マレンゴ局長は青ざめた。死者は0歳から21歳まで300名以上にのぼり、重症が400人、芳翠城の要経過観察者だけでも4500人近い。
ミナス・サレの7歳以下で無事だった子供は数えるほどで、念のために数日中にガーランドの誕生呪を授けることになった。
「この状態でガーランドに戦は仕掛けられまい……グウィネス殿とて時期が悪いくらい分かるだろうが、突然死の原因がサージ・ウォールの毒と吹聴した責任をどう取るつもりか。
いや、はぐらかすに決まっている。私に押しつけるに違いないが、それくらいなら医局にお鉢を回してやる。くそっ!」
やみくもに机を叩いているところに、クラカーナが入室した。
「マレンゴよ、お前も心を痛めているのか。それともこの不幸に怒っているのか」
「は! ……は、領国主殿。耐えがたい屈辱につい拳を上げてしまったまでです」
「何が屈辱なのだ」
「我ら玄街のコードの脆弱さ、そして敵であるガーランド・ヴィザーツの力を借りねばならなかったこと。これほどの悔しさがあるでしょうか」
「お前がガーランドの調停を憎悪するのは儂もよく知っている。メイス三領国の紛争調停でマレンゴ一族は生業を失い、煮え湯を飲まされた。

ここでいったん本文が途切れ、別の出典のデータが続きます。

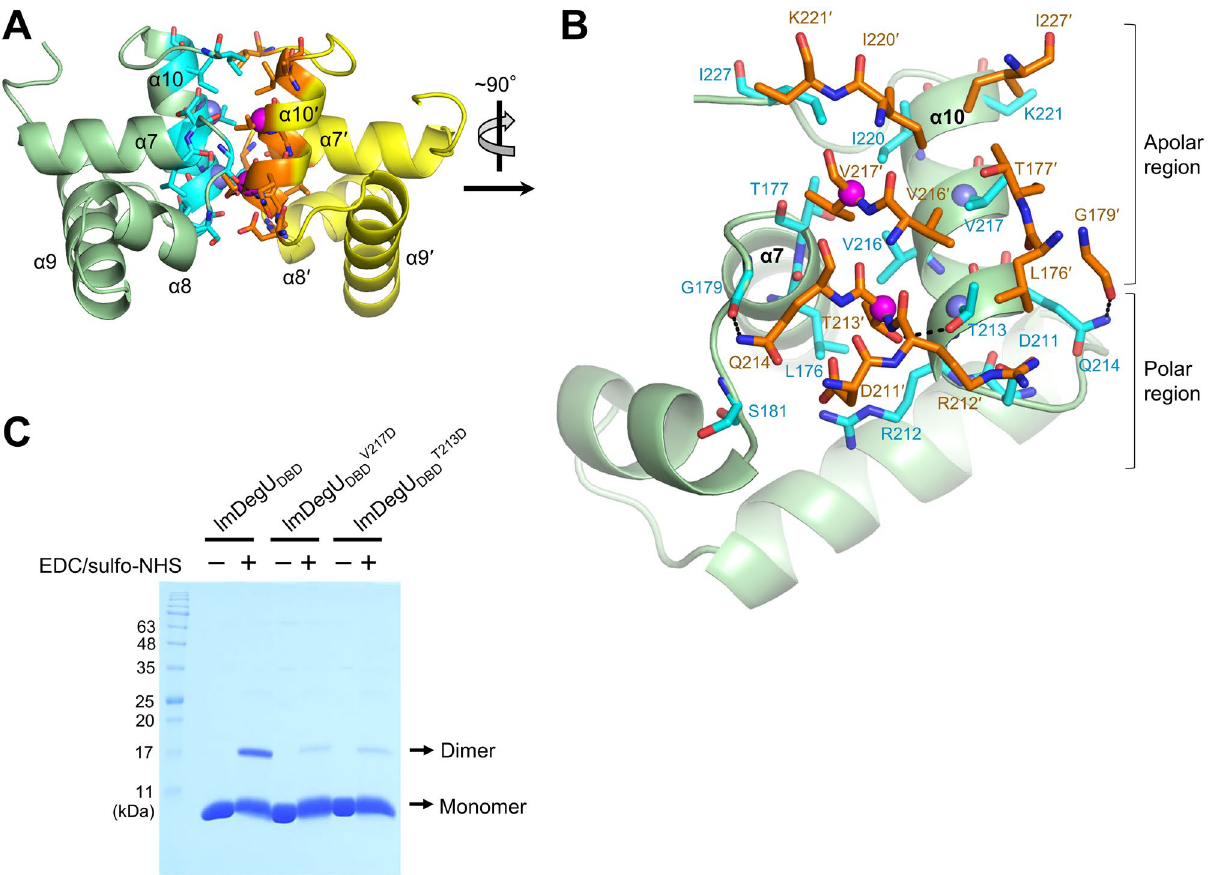
Figure 2. lmDegU DBD dimerization. ( A ) Dimeric structure of lmDegU DBD . The dimerization interface residues of lmDegU DBD are shown as cyan and orange sticks in the lmDegU DBD dimer structure (green and yellow ribbons). The T213 and V217 residues, which were mutated to confirm the dimerization interface of lmDegU DBD , are highlighted by light blue or magenta spheres. ( B ) lmDegU DBD residues in the dimerization interface. The dimerization interface residues from lmDegU DBD chains A and B are shown as cyan and orange sticks, respectively. lmDegU DBD chain A is depicted as green ribbons. Intermolecular hydrogen bonds are represented by dashed lines. The T213 and V217 residues, which were mutated to confirm the dimerization interface of lmDegU DBD , are highlighted by light blue or magenta spheres. ( C ) lmDegU DBD dimerization and its disruption by the mutation of dimerization interface residues (T213D and V217D). lmDegU DBD or its mutant was crosslinked using EDC and sulfo-NHS and analyzed by SDS-PAGE. Protein bands were identified by Coomassie brilliant blue staining. The gel image is representative of three independent experiments that yielded similar results. The full-length gel is shown in Supplementary Fig. S10. The V217D and T213D mutations do not seem to significantly modulate the folding of the lmDegU DBD protein, as lmDegU DBDV217D and lmDegU DBDT213D displayed CD spectra similar to that of lmDegU DBD (Supplementary Fig. S6). Moreover, lmDegU DBDV217D and lmDegU DBDT213D were eluted as single peaks in gel-filtration chromatography in elution volumes similar to that of lmDegU DBD (Supplementary Fig.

お前は若かった。若かったゆえにつらさばかりを大きくしたのではないか。玄街に身を置いて溜飲を下げるどころか、グウィネスに焚きつけられたくちではないのか」
「無礼を承知で申し上げますが、領国主殿とて同じくちでありましょう」
クラカーナはじろりと目を回した。
「そうであった。まるで催眠術にかかっておったわ。グウィネスにしてやられたのだ、タジ・マレンゴ。儂は玄街であることにこだわりすぎていた。今回の惨事は我々に変化をもたらすだろう。
ところで、グウィネスはどこだ。軍の衛生兵に動員をかけるぞ」
「連絡が取れません」
クラカーナは芳翠城からの分厚い報告書で机を叩いた。
「ならば北の谷でも工廠でも、直接行って探すのだ。そして領国主の命令として衛生兵を連れてくるのだ。医局の疲弊ぐあいを想像できんのか!」
マレンゴはハッとして副長を呼び、クラカーナの命令書を片手に飛び出していった。
「早く目を覚ませ、マレンゴ。さて、保安局長に相談だ。捕虜たちは命の恩人、それなりに遇せねば領国の恥となろう」
グウィネスは北の谷から歩いて本城へ向かっていた。専用飛行艇を使って目立ちたくなかった。風が吹き抜ける天蓋と天蓋の狭間では頭からベールを被り、その頭の中は調停をなし崩しに、いや、木っ端みじんに潰す策謀が渦巻いていた。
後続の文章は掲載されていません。